Bill McLeod: Mountaineering Legend Book Review
By Ross Cullen, with Pip Lynch
Bill McLeod is a phenomenon who blazed across the New Zealand mountaineering firmament between 1979 and 2005.
Bill only start climbing when he was 30 years old. He moved from the burning plains of Western Victoria to the rain of Fiordland specifically to climb mountains, based for a few years with jobs at the Tourist Hotel Corporation hotel in Te Anau. In western Southland and the Darrans he built his alpine skills. Then, in a typically planned and deliberate way, he focused on a selection of our countries’ highest peaks—Aoraki Mt Cook, Tasman, Hicks and La Perouse—via the hardest routes, in winter, and often alone. All the while he worked on his rock-climbing and methodically lifted his grade range to routes of grade 27. Once more, he shifted focus. He pivoted to alpine rock—Cloudy Peak in the Havelock valley, and the big, hard, little-known peaks in the Huxley, Hopkins and Dobson valleys. Here he created at least fifty new routes (with some of the hardest climbed in winter, and so 'alpine rock' is a bit of a misnomer). At least half these of these routes were solo ascents.

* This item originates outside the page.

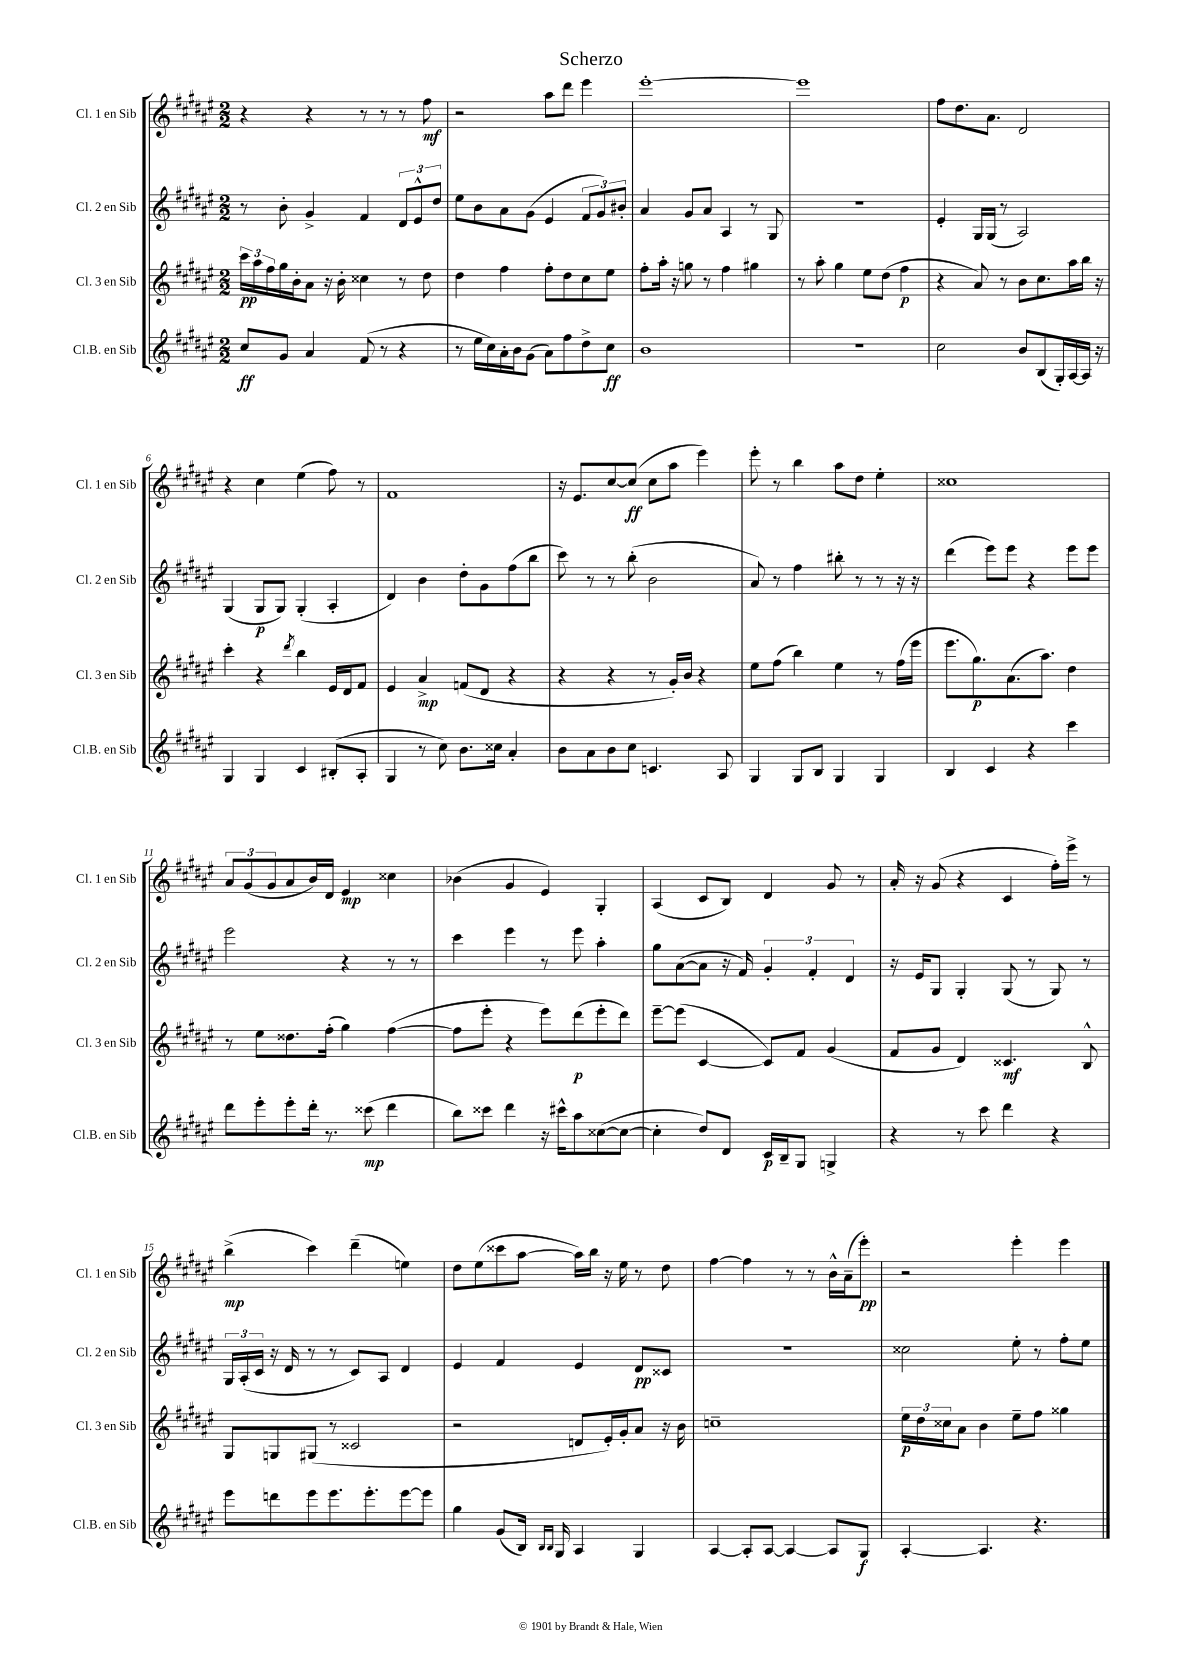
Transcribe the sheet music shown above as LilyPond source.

Bill stands at the forefront of the great New Zealand climbers of the late 20th century—alongside the likes of Bill Denz, Nick Cradock and, slightly later, Guy McKinnon. What sets Bill McLeod out from the others, however, is his personality. He is, as the book says, an enigma. This, for me, is the heart of Ross Cullen’s biography. It skilfully combines a narrative timeline with articles from the New Zealand Alpine Journal and Canterbury Mountaineer and then weaves in exerts about Bill from letters and recollections from climbing partners. The letters bring to life Bill’s personality and his evolving approaches to the mountains. As the author says, Bill is unusual: incredibly focused on climbing, obsessive, and reclusive. The letters reveal, too, warmth, an analytical mind, joy in his experiences, at times intense worrying, and a deep love of the mountain world from its most savage extremes to its benign beauties.
I’m reminded of the idea that there can be a dizzying balance between genius and madness. Bill was certainly a genius climber, just as he could also be consumed by worry. Bill was a very deliberative climber, one careful move after another, moving steadily, and equipped for whatever the mountain threw at him, including bivvying. His style sometimes bothered companions who preferred to move fast and light, but Bill rarely made a mistake, as his record shows.
Bill gave up employment in the early 1980s. From then till the early 2000s he lived in a van and, notoriously frugal, seemed to subsist on a benefit. He was drawn increasingly to the Mackenzie Country. In 2001 he bought a house in Twizel. As his climbing days wound down and injuries accumulated, he took to exploring the basin on bike and on foot. Additionally, he devoted his time to shortwave radio, a pastime known as DXing. Now in his late seventies, the focus of Bill’s life is the Basin, biking, and his radio.
This book is thoroughly recommended. Ponder in awe Bill’s solo ascents of the Yankee-Kiwi Couloir on Mt Hicks, or his big solo first ascents on Abseil Peak, Gormenghast on the South Face of Hopkins or Megawatt on the East Face of Mt Townshend. Read it to understand what made Bill tick as a cutting-edge climber. But above all, read it to enjoy the life story of a legendary mountaineer.